Start of Data under study
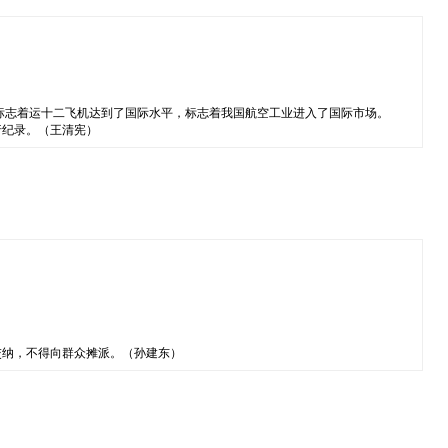
标志着运十二飞机达到了国际水平，标志着我国航空工业进入了国际市场。
行纪录。（王清宪）
交纳，不得向群众摊派。（孙建东）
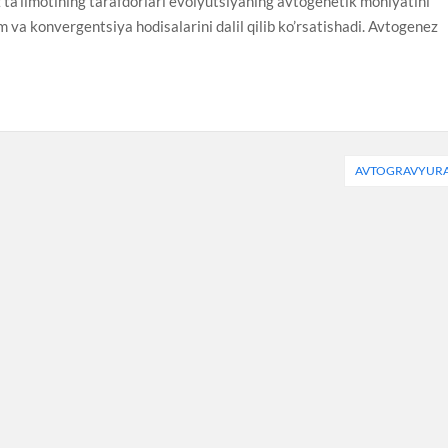
ta’limotining tarafdorlari evolyutsiyaning avtogenetik mohiyatini
m va konvergentsiya hodisalarini dalil qilib ko’rsatishadi. Avtogenez
AVTOGRAVYUR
End of Data under study
• **Job**:
Starting with the line that contains "交纳，不得向群众摊派。（孙建东）", reproduce every line to the end of the material above, both end lines included, exactly and with no pictures.

• **The completed task**:
交纳，不得向群众摊派。（孙建东）
ta’limotining tarafdorlari evolyutsiyaning avtogenetik mohiyatini
m va konvergentsiya hodisalarini dalil qilib ko’rsatishadi. Avtogenez
AVTOGRAVYUR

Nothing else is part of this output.